I'm writing a Scala / Spark program following this example. My tools are IntelliJ and sbt. (I'm not using the scala spark shell.) I'm using scala-logging with logback-classic and I need to reduce the logging from Spark or direct the spark logging to a different .log file.

I've tried calling sc.setLogLevel("WARN") in my code where sc is the SparkContext but it has no effect.

To make matters worse the Spark log output comes from several different packages (org.apache.spark, o.a.h.m.lib, o.a.h.s.a, etc.) I hope there is a better way than defining an appender for each package.

How do I turn off Spark logging, or better yet redirect logging from Spark to a different file than the logging calls from my code?

Dean Schulze
  • 9,633
  • 24
  • 100
  • 165
  • Sir, while [docs](https://spark.apache.org/docs/latest/configuration.html#dynamically-loading-spark-properties) do state that `..SparkConf take highest precedence, then flags passed to spark-submit or spark-shell, then options in the spark-defaults.conf file..`, you might still want to look at [`log4j` that `Spark` uses](https://spark.apache.org/docs/latest/configuration.html#configuring-logging) – y2k-shubham Jan 18 '19 at 05:46
  • Did you tried setting logger name = your package.

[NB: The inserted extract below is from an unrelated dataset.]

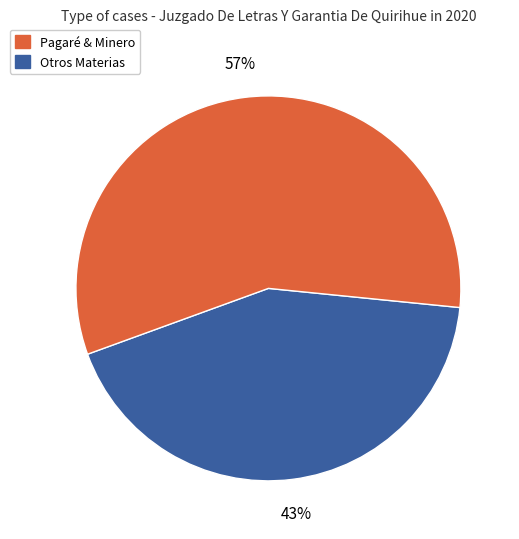

Is there a majority slice in this chart?

Yes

Level= warn in logback xml file ? – Himanshu Ahire Jan 18 '19 at 05:55
  • Copying the log4j.properites that had logging turned down into my src/main/resources had no effect. – Dean Schulze Jan 18 '19 at 16:23

3 Answers3

4

You need to suppress the log messages in the Logger package using

Logger.getLogger("org").setLevel(Level.ERROR)

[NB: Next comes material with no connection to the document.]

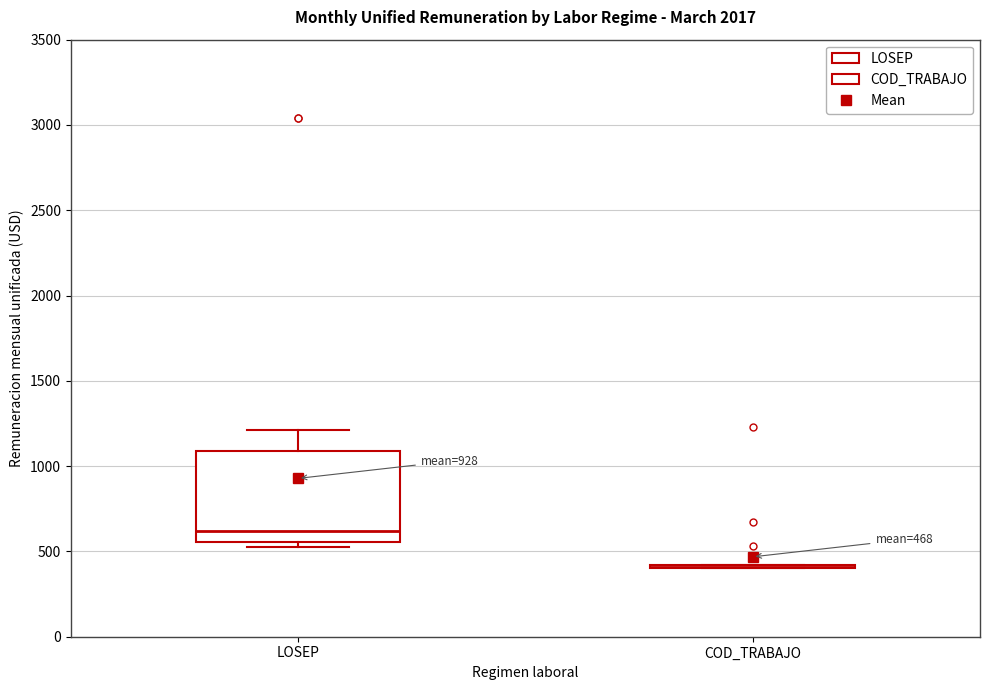

Comparing the boxes themselves (not the whiskers), which one is the tallest?

LOSEP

Example program - Try this

import org.apache.log4j.{Level, Logger}
import org.apache.spark._
import org.apache.spark.sql._
import org.apache.spark.sql.functions._


object casestudy1 {

  def main(args: Array[String]) {
    Logger.getLogger("org").setLevel(Level.ERROR)
    val spark = SparkSession.builder().appName("Sample-case_study1").master("local[*]").getOrCreate()

    import spark.implicits._

      val df = Seq( (1, "Hello how are you"),(1, "I am fine"),(2, "Yes you are")).toDF("a","b")
      df.show(false)
  }
}
stack0114106
  • 8,534
  • 3
  • 13
  • 38
0

You can set the log level of the spark logger directly from the sparkContext. To reduce the Spark verbosity you must set the level to ERROR that enable spark to write log only on case of error.

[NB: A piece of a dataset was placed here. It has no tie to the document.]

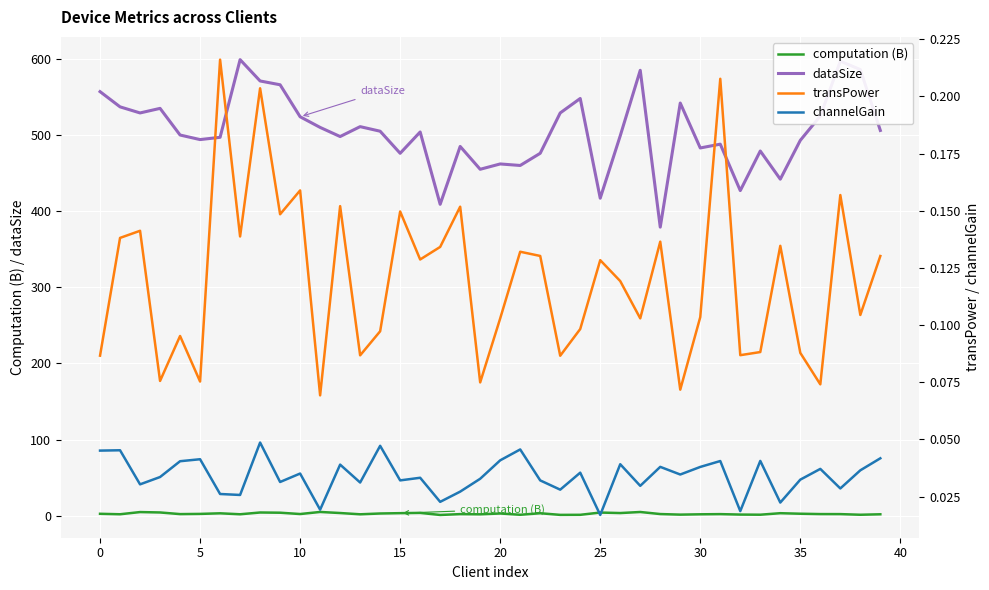

The transPower series shows 0.2 at 38. True or false?

False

val session =  SparkSession.builder().appName("appName").master("local[*]").getOrCreate()
session.sparkContext.setLogLevel("ERROR")
gccodec
  • 343
  • 1
  • 8
0

Turned out to be easy. In my logback.xml I set <root level="error"> to turn off the noise from Spark. I added a <logger name="mypackage" level=debug additivity="false"> with appenders to where I want my log messages to go to.

Dean Schulze
  • 9,633
  • 24
  • 100
  • 165